Social and emotional learning (SEL) is increasingly accepted by educators and researchers as a process to cultivate life skills that foster personal development, academic achievement, and a more empathic school climate. SEL has been integrated into classes and taught in many schools, but the challenge for educators and policy makers is to better understand the most effective strategies for districtwide implementation.
Research on students who participated in some form of SEL instruction has found short and long-term benefits in student outcomes, with most research focusing on elementary and middle grade programs.
Although most SEL research has focused on the classroom or school, AIR is in the fifth year of evaluating a first-ever initiative to promote districtwide integration of SEL into the core activities of large urban districts. The Collaborating Districts Initiative (CDI)—developed by the Collaborative for Academic, Social, and Emotional Learning (CASEL) and funded by the NoVo Foundation and the Einhorn Family Charitable Trust—focuses on district systems, district strategic vision that includes SEL, SEL standards, professional learning, and continuous improvement to implement and integrate SEL into districts’ ongoing efforts. Each of eight districts received annual grants of $250,000 for up to 6 years.
This amount represents less than 0.04% of the average CDI district’s annual budget for all expenses (this average excludes Chicago’s budget, which is larger than the other seven CDI district budgets combined).
Even with this modest investment, the research shows that districts improved each year in implementing key SEL activities. Three of the measured districts showed consistent gains in school climate; four of six measured districts showed improvement in third graders’ social and emotional competence; and, across the eight districts, GPA improved in four and discipline improved in six. However, other student outcomes (e.g., middle and high schoolers’ social and emotional competence and student attendance) have not shown significant change to date.
Although many preschool through high school teachers—as well as college faculty and administrators, employers, parents, and students themselves—understand the potential benefits of cultivating social and emotional development, few have the time or support to enable students to build social and emotional competencies.
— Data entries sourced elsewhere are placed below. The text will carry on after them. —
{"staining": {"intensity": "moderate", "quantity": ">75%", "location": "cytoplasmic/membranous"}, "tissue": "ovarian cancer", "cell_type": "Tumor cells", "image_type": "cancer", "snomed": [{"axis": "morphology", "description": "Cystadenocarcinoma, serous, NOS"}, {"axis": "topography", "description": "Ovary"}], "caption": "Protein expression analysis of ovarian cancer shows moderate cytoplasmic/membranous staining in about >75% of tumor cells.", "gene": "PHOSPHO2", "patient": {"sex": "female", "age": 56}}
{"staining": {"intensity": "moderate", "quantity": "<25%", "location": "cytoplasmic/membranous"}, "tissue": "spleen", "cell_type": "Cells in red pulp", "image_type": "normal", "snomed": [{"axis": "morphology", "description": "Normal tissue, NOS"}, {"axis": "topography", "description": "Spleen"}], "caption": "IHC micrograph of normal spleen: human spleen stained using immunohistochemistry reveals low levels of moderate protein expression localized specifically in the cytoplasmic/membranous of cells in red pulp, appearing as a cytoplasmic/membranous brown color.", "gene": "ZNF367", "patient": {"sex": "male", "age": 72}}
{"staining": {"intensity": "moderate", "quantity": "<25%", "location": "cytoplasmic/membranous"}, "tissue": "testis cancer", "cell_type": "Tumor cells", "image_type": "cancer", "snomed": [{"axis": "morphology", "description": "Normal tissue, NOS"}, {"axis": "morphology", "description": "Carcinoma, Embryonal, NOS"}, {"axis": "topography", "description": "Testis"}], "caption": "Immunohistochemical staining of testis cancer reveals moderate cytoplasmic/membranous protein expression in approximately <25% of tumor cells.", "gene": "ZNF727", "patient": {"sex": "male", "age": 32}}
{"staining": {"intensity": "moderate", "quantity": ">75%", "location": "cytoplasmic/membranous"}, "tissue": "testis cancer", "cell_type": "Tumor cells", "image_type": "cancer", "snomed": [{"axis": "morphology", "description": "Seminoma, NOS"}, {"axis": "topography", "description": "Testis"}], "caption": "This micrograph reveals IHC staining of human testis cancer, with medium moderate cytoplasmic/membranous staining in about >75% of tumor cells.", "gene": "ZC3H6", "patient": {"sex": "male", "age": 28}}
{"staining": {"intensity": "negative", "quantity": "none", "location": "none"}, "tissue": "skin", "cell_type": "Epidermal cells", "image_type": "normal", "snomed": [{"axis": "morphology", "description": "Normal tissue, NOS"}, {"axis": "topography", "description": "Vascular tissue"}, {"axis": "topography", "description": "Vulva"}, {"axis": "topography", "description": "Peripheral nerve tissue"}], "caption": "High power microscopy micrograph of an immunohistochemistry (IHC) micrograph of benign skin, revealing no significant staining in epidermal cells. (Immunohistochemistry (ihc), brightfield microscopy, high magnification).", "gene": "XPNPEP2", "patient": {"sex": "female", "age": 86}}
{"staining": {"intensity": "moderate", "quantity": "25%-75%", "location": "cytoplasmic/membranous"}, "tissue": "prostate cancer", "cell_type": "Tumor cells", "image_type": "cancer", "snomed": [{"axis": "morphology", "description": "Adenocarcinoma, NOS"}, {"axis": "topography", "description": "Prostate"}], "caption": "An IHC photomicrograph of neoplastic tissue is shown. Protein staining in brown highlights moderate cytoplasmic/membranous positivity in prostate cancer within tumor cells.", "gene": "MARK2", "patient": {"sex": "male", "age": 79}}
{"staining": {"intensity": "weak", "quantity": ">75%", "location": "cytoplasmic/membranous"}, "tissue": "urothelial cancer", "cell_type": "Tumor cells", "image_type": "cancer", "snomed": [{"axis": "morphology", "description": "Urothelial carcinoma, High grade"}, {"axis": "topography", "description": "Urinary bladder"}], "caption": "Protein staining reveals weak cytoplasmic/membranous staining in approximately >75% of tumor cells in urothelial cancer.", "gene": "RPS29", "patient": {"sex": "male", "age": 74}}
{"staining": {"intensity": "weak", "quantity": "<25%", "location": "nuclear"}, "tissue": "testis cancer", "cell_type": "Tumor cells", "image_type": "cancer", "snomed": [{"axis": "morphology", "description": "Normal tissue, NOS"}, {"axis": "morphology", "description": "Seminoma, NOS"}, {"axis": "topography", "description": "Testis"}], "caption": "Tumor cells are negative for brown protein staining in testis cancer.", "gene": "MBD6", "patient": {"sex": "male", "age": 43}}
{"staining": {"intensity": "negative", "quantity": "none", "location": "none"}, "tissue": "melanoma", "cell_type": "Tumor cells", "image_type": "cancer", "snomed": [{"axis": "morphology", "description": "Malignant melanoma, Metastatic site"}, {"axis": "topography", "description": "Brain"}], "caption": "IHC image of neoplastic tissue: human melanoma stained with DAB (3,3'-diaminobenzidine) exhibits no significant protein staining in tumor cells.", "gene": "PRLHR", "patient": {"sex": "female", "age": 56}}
State, district, and school leaders should consider making SEL a priority. Doing so would entail implementing policies, standards, and guidance that support teachers and administrators to integrate SEL with academic instruction. Support is also extended to fostering best practices in behavior management, discipline, and school climate that promote healthy, safe, and nurturing environments for all students. Based on findings from this study and others, even modest investments in SEL can pay off for individuals, schools, and society.